The most revealing document of Slipknot figuring it all out comes not from the bounty of demos and live cuts, but the official video for “Wait and Bleed.” Though Slipknot are playing in front of a dazed, crazed crowd of thousands, it doesn’t look glamorous, because it’s not; the footage is from Mancow’s Lazer Luau II, a 1999 shock-jock radio festival at Ankeny Airfield in Des Moines. The video is overlain by a hazy scrim, like the camera was sitting on the tarmac in the oppressive Iowa summer. Compare that to the live clip for “People = Shit,” off their 2001 follow-up, Iowa. In “Wait and Bleed,” Taylor mutters, “This song is called ‘Wait and Bleed.’” Before the beat drops in “People = Shit” he hollers, “Let me see your fucking hands in the air, London!” They now have higher-end, custom-made gear, they do crowdwork, they headbang in unison instead of flopping all over the stage. Even if you still get them confused with Insane Clown Posse, there’s no denying how incredible it looks.

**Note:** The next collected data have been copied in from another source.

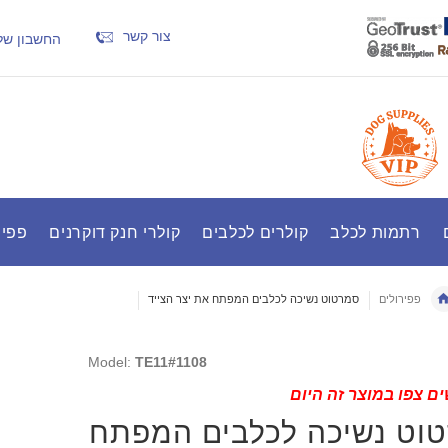
צור קשר
החשבון של
רתמות לכלב
קולרים לכלבים
קולרי חנק דוקרנים
פפיר
פפירולים
סמרטוט נשיכה לכלבים המפתח את יצר הצייד
Model:
TE11#1108
ם צפו במוצר זה היום
וט נשיכה לכלבים המפתח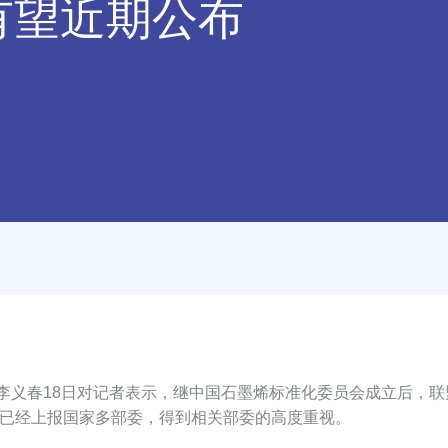
有望近期公布
义春18日对记者表示，继中国石墨烯标准化委员会成立后，联
已经上报国家多部委，得到相关部委的高度重视。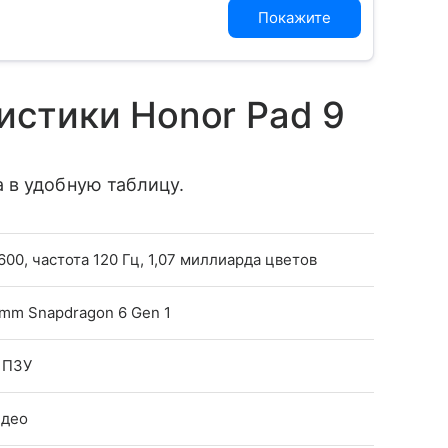
Покажите
истики Honor Pad 9
 в удобную таблицу.
1600, частота 120 Гц, 1,07 миллиарда цветов
mm Snapdragon 6 Gen 1
6 ПЗУ
идео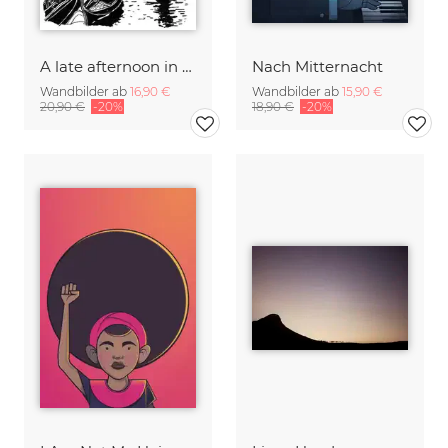
A late afternoon in Venice
Nach Mitternacht
Wandbilder ab
16,90 €
Wandbilder ab
15,90 €
20,90 €
-20%
18,90 €
-20%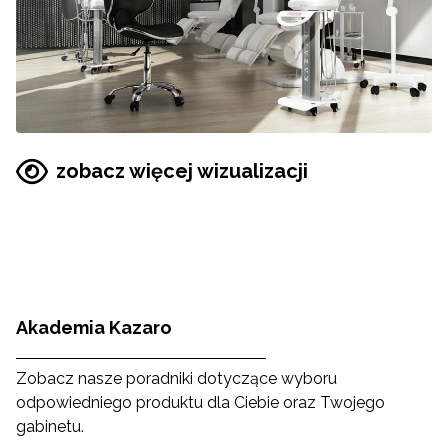
zobacz więcej wizualizacji
Akademia Kazaro
Zobacz nasze poradniki dotyczące wyboru
odpowiedniego produktu dla Ciebie oraz Twojego
gabinetu.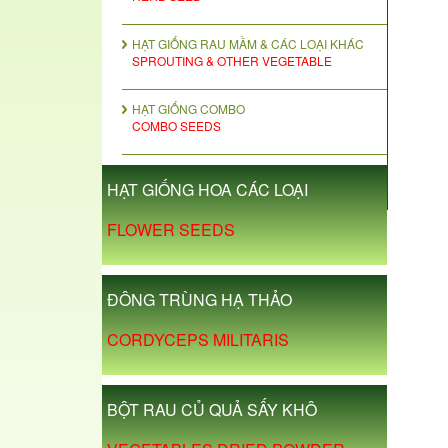
HẠT GIỐNG RAU MẦM & CÁC LOẠI KHÁC
SPROUTING & OTHER VEGETABLE
HẠT GIỐNG COMBO
COMBO SEEDS
HẠT GIỐNG HOA CÁC LOẠI
FLOWER SEEDS
ĐÔNG TRÙNG HẠ THẢO
CORDYCEPS MILITARIS
BỘT RAU CỦ QUẢ SẤY KHÔ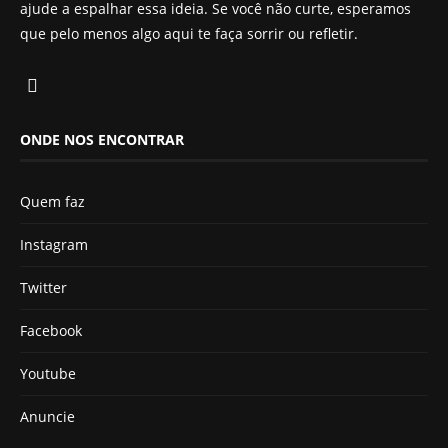
ajude a espalhar essa ideia. Se você não curte, esperamos
que pelo menos algo aqui te faça sorrir ou refletir.
ONDE NOS ENCONTRAR
Quem faz
Instagram
Twitter
Facebook
Youtube
Anuncie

Yet by 2001, there was a lingering sense that this style of music was on its way out. Korn’s Issues, Limp Bizkit’s Chocolate Starfish and the Hot Dog Flavored Water, “Back to School,” all of it was still doing numbers, but the returns were diminishing; Linkin Park proved that nu-metal was more likely to merge with their TRL competitors than vanquish them. I distinctly remember leafing through an issue of Rolling Stone with Slipknot on the cover and a four-star review of the Strokes’ Is This It, and thinking it could be a cultural turning point à la Guns N’ Roses and Nirvana duking it out at the Video Music Awards. The next issue was their 9/11 tribute; Clear Channel stations banned songs ranging from 311’s “Down” to Drowning Pool’s “Bodies” and Jimmy Eat World had to temporarily self-title their breakthrough album. No one knew what America needed to heal at that time, but it probably wasn’t “People = Shit.”